#### Exercise instructions
An exact copy of all the data is needed, with every picture left out.

#### Information provided
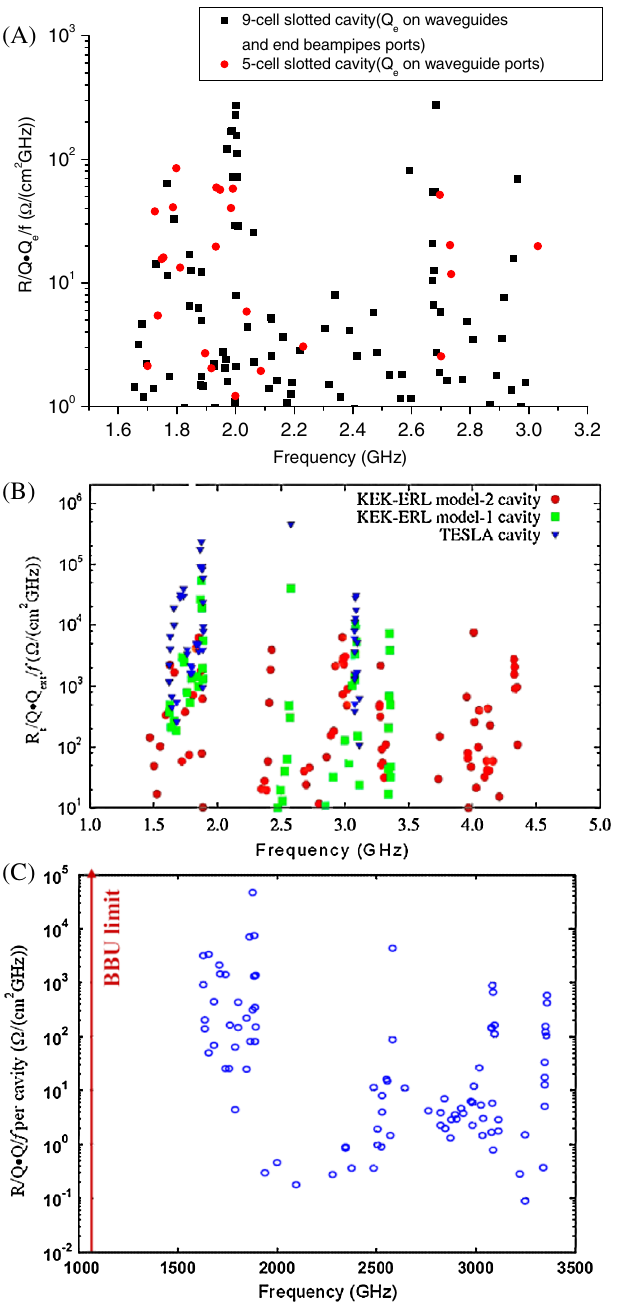
FIG. 13. (Color) Comparison of the quadrupole modes for two different cavities: (A) Slotted cavity; (B) Cornell seven-cell cavity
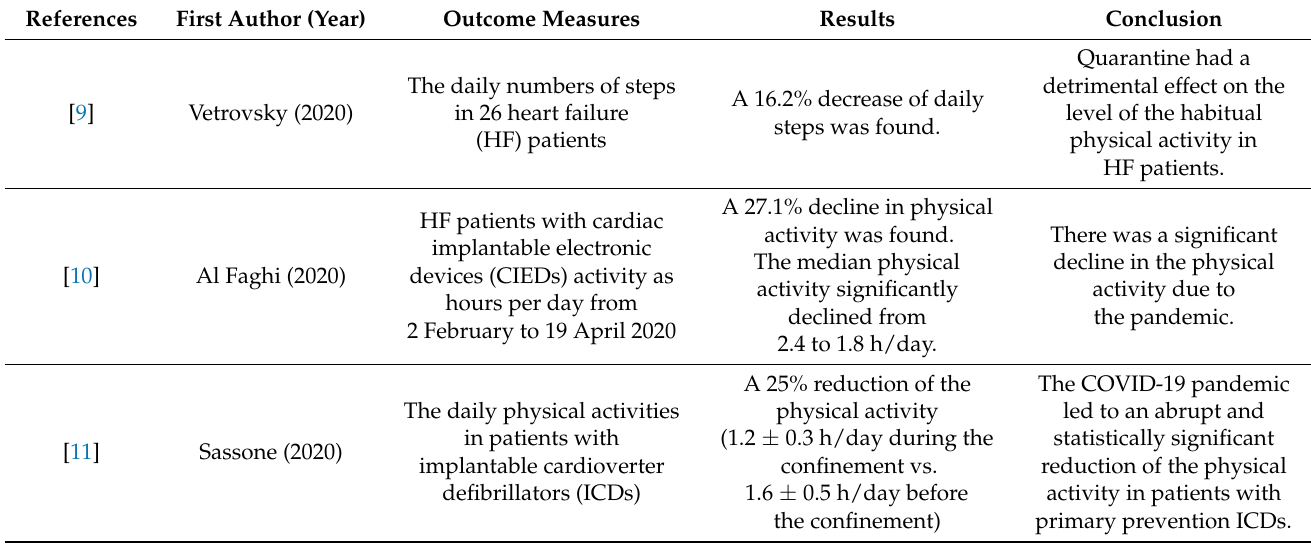
Table 1. Impact of the COVID-19 lockdown in CVD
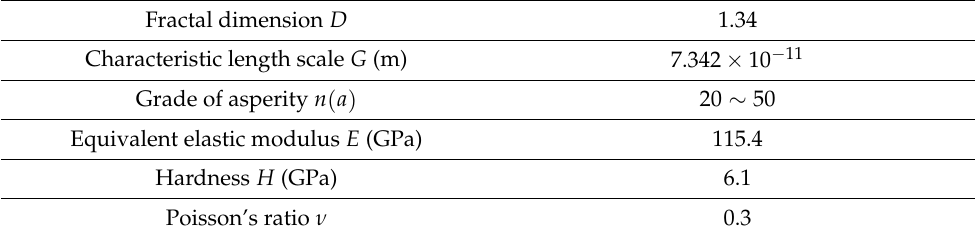
Table 1. Model parameters of the rough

#### Solution to this exercise
FIG. 13. (Color) Comparison of the quadrupole modes for two different cavities: (A) Slotted cavity; (B) Cornell seven-cell cavity
Table 1. Impact of the COVID-19 lockdown in CVD
Table 1. Model parameters of the rough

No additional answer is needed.